Time to Lock in Rates

This Editorial appears in the June 16 print edition of Transport Topics. Click here to subscribe today.

By Joseph Gallick

Vice President, Dedicated Services

NationaLease



Recent articles have stated that truck capacity is running close to 100%. Industry experts have been saying the increased freight volume that comes with sustained economic growth, plus other factors such as a long bout of poor weather, could create a truly critical situation.

The Commerce Department’s May 29 revised report that first-quarter GDP contracted at a 1% annual pace, the first contraction since 2011, may be the only factor that’s staving off a worst-case scenario.

This, however, is all good news to truckload carriers, which downsized during the recession and most likely will not add capacity until the supply-and-demand economics restabilize. But for shippers, this means higher rates, fewer trucks available when they need them and the negative effects all this will have on customer service.

What’s a shipper to do? The solution is to embrace dedicated logistics service — perhaps for the first time.

In a normal environment, where a healthy amount of truck supply is available, shippers have the leverage. Those that implement transportation management systems internally or outsource the function to 3PLs are finding more carriers are turning down freight or may not be able to satisfy windows of delivery as easily as before. And the widely publicized difficulty of recruiting, hiring and retaining drivers adds to the problem.

All of these issues can be erased in the dedicated logistics scenario, which is an agreement among a dedicated provider, a full-service leasing company or truckload carrier that guarantees freight delivery in a specific lane or region by specific vehicles and drivers for the customer’s sole use. There are several reasons why a company should take a good look at dedicated logistics:

• Advantages over common carriage. Now that the supply-and-demand balance has shifted, common carriers can be more selective in the freight they agree to haul. While these carriers may guarantee a rate, they don’t guarantee capacity on the day the shipper may need it.

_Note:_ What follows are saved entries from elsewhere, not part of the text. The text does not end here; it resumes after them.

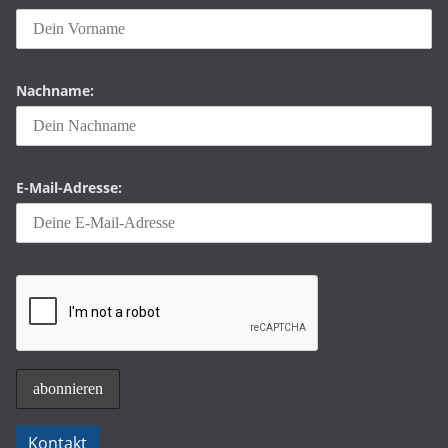
Nachname:
E-Mail-Adresse:
Kontakt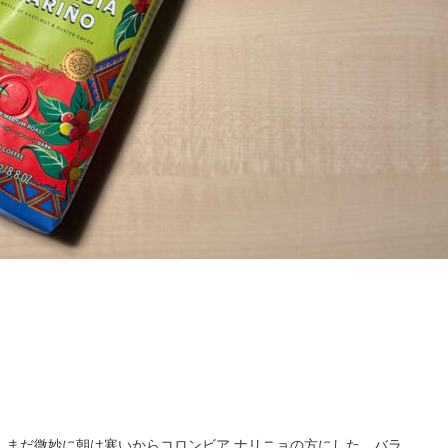
、まだ微妙に朝は寒いからコロンビア ナリニョの方にした。バラ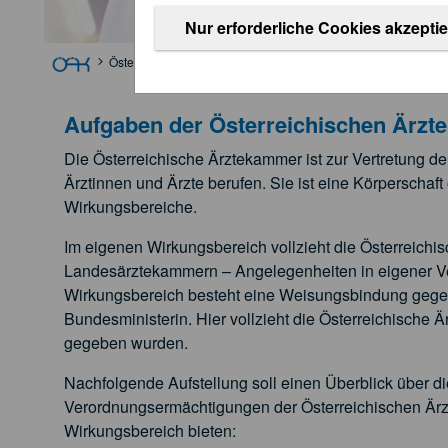
Nur erforderliche Cookies akzepti
Österreichische Ärztekammer
Aufgaben
Aufgaben der Österreichischen Ärz
Die Österreichische Ärztekammer ist zur Vertretung de
Ärztinnen und Ärzte berufen. Sie ist eine Körperschaft
Wirkungsbereiche.
Im eigenen Wirkungsbereich vollzieht die Österreichi
Landesärztekammern – Angelegenheiten in eigener Ve
Wirkungsbereich besteht eine Weisungsbindung gegen
Bundesministerin. Hier vollzieht die Österreichische
gegeben wurden.
Nachfolgende Aufstellung soll einen Überblick über 
Verordnungsermächtigungen der Österreichischen Är
Wirkungsbereich bieten: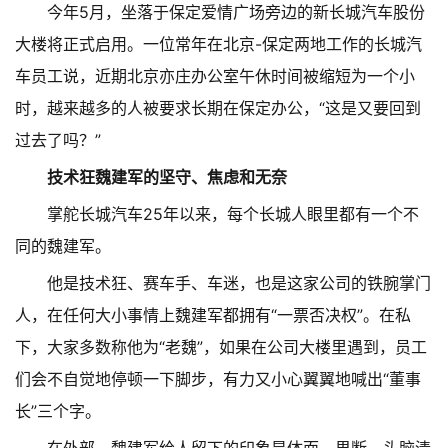
今年5月，坐落于保定爱情广场旁边的新长城汽车股份
大楼将正式启用。一位常年在北京-保定两地工作的长城汽
车员工说，近期北京亦庄办公室午休时间被缩短为一个小
时，越来越多的人被要求长期在保定办公，“这是又要回到
过去了吗？”
技术狂魏建军的坚守、焦虑和无奈
掌舵长城汽车25年以来，每个长城人眼里都有一个不
同的魏建军。
他是技术狂、赛车手、车迷，也是这家公司的铁腕掌门
人，在任何大小事情上魏建军都拥有“一票否决权”。在私
下，大家多数称他为“老魏”，如果在公司大楼里遇到，员工
们会不自觉地停顿一下脚步，有力又小心翼翼地喊出“董事
长”三个字。
在外部，魏建军给人留下的印象是体面、果断、头脑清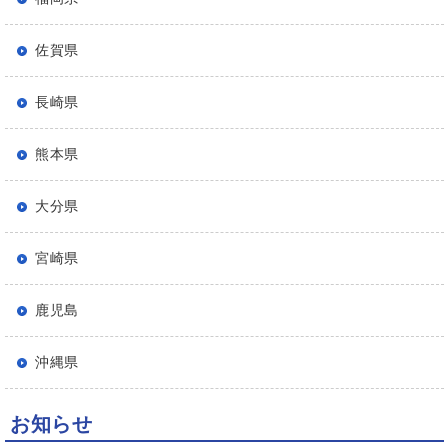
佐賀県
長崎県
熊本県
大分県
宮崎県
鹿児島
沖縄県
お知らせ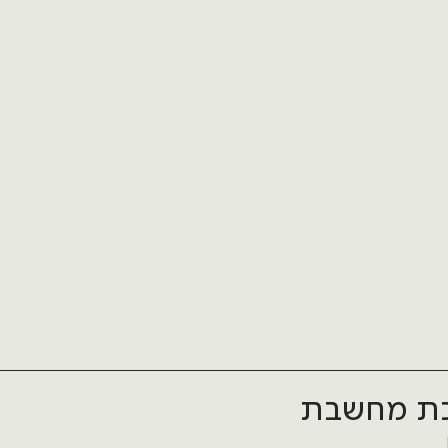
ת מחשבת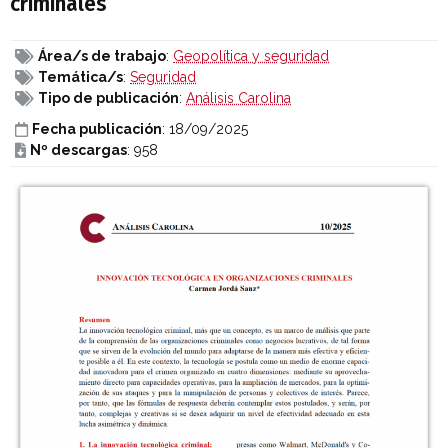
criminales
Área/s de trabajo
:
Geopolítica y seguridad
Temática/s
:
Seguridad
Tipo de publicación
:
Análisis Carolina
Fecha publicación
: 18/09/2025
Nº descargas
: 958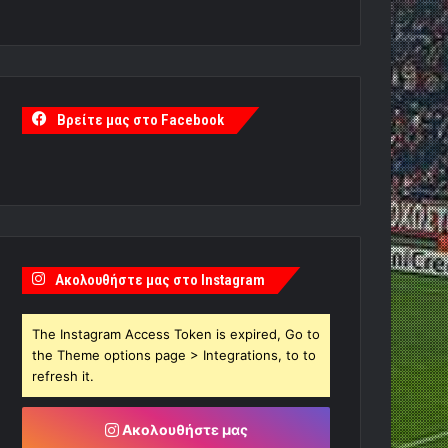
Βρείτε μας στο Facebook
Ακολουθήστε μας στο Instagram
The Instagram Access Token is expired, Go to
the Theme options page > Integrations, to to
refresh it.
Ακολουθήστε μας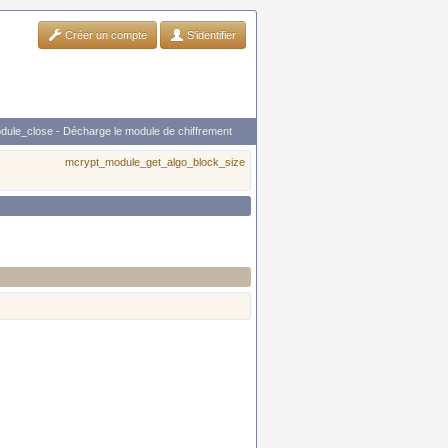
Créer un compte
S'identifier
ule_close - Décharge le module de chiffrement
mcrypt_module_get_algo_block_size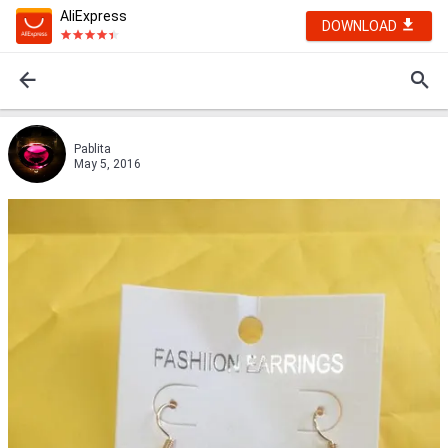
AliExpress
DOWNLOAD
Pablita
May 5, 2016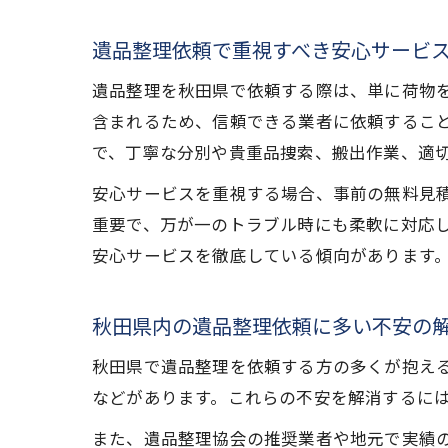
遺品整理依頼で重視すべき安心サービ
遺品整理を秋田県で依頼する際は、単に荷物
含まれるため、信頼できる業者に依頼するこ
で、丁寧な分別や貴重品捜索、搬出作業、適
安心サービスを重視する場合、事前の無料見
重要で、万が一のトラブル時にも柔軟に対応
安心サービスを徹底している傾向があります
秋田県内の遺品整理依頼に多い不安の
秋田県で遺品整理を依頼する方の多くが抱え
などがあります。これらの不安を解消するに
また、遺品整理協会の推奨業者や地元で実績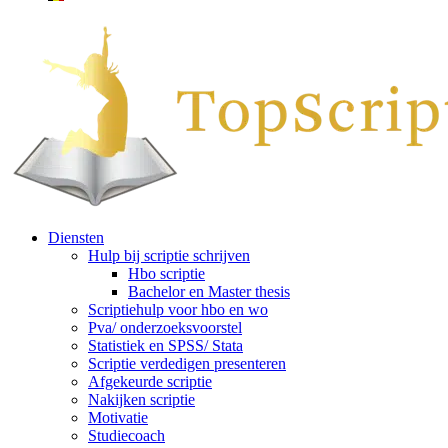
Diensten
Hulp bij scriptie schrijven
Hbo scriptie
Bachelor en Master thesis
Scriptiehulp voor hbo en wo
Pva/ onderzoeksvoorstel
Statistiek en SPSS/ Stata
Scriptie verdedigen presenteren
Afgekeurde scriptie
Nakijken scriptie
Motivatie
Studiecoach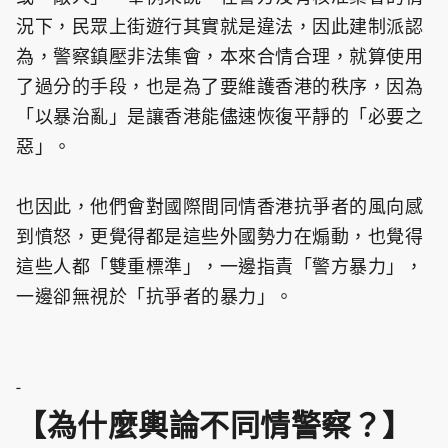
況下，民眾上街遊行其實就是違法，因此建制派認
為，警察鎮壓非法集會，本來合情合理，就算使用
了過分的手段，也是為了要維護香港的秩序，因為
「以暴治亂」是讓香港能儘速恢復平靜的「必要之
惡」。
也因此，他們會對國際間同情香港抗爭者的風向感
到憤怒，更覺得都是這些外國勢力在煽動，也覺得
這些人都「雙重標準」，一邊指責「警方暴力」，
一邊卻無視於「抗爭者的暴力」。
-
【為什麼輿論不同情警察？】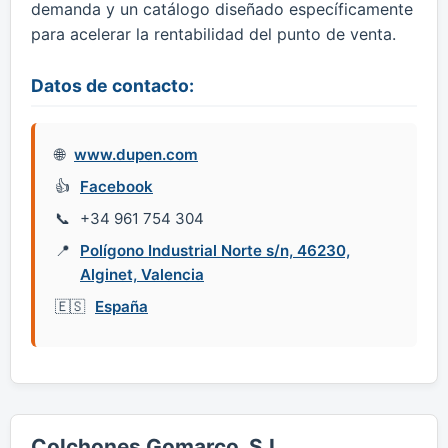
demanda y un catálogo diseñado específicamente
para acelerar la rentabilidad del punto de venta.
Datos de contacto:
www.dupen.com
Facebook
+34 961 754 304
Polígono Industrial Norte s/n, 46230,
Alginet, Valencia
España
Colchones Gomarco, S.L.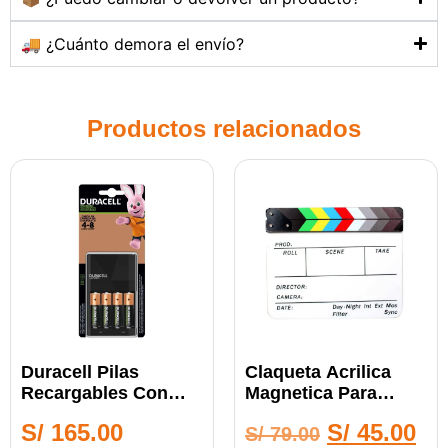
🚚 ¿Cuánto demora el envío?
Productos relacionados
Duracell Pilas
Claqueta Acrilica
Recargables Con
Magnetica Para
Cargador
Producciones Cine
S/
165.00
S/
45.00
S/
79.00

However, a dedicated fleet is one that is focused on the shipper’s exclusive needs over a contracted period of time. The shipper can leave tasks such as fleet administration, driver recruitment and training, regulatory compliance, and fleet maintenance to a dedicated logistics provider.

• Value of logistics engineering. A dedicated logistics provider, armed with the latest technological tools, can create more optimal solutions for shippers when it comes to engineering robust logistics. This can involve detailed needs analysis throughout the supply chain; sophisticated route optimization; and tailored transportation planning and scheduling, including just-in-time delivery systems.

• Flexibility and expanded resources. A dedicated agreement can be structured so that drivers, much like those in private fleet operations, perform additional “customer-facing” tasks. For example, drivers can be directed to load vehicles in a sequence based on their knowledge of the delivery stops, enhancing efficiency. Drivers can have more hands-on involvement, where they may not just deliver freight to the loading dock but instead off-load it into a store. Or with nonstandard cargo — not on a pallet or easily moved — drivers can be directed to manually handle or secure the goods that may be susceptible to damage.

• A quality program provides a shipper with 100% visibility of its freight throughout the supply chain. Typically, each driver and/or his truck is equipped with the latest technology, enabling him to notify the next stop of his estimated time of arrival or maybe, and more importantly, advises stops Nos. 3, 4 and 5 so staff can be redeployed because of an unexpected delay in the delivery schedule.

• In the dedicated logistics agreement, the shipper knows what its monthly transportation expenses will be over the contract period, whether for one year or five years. The predictability is a huge budgeting advantage, especially in times of economic variability and uncertainty.

While dedicated logistics service is used by a wide variety of industries — from bakeries to building materials manufacturers — many companies choose to outsource a portion of their transportation needs. One good example is a West Coast 3PL that manages the distribution needs of one of the world’s largest food companies. Yes, even a 3PL with a customer recognized as one of the most well-known and respected global brands is challenged to secure capacity.

The 3PL turned to a network of full-service truck leasing companies with dedicated driver pools. The network put together a complex system of dedicated lanes for the 3PL. The contract enables the 3PL to supplement capacity in its transportation management system. Instead of dividing the pie into different-size slices, it could be said the 3PL is able to enjoy a larger pie.

Just as homebuyers are trying to lock in today’s low mortgage rates, shippers need to take a page from that playbook. The way it looks now, rates are only going to get higher and available trucks more scarce. Shippers should investigate why dedicated logistics service is growing in popularity and how it can help them control costs and grow businesses.

NationaLease, based in Downers Grove, Illinois, provides fleet management services through its network of independent businesses with a combined fleet of 125,000 tractors, trucks and trailers.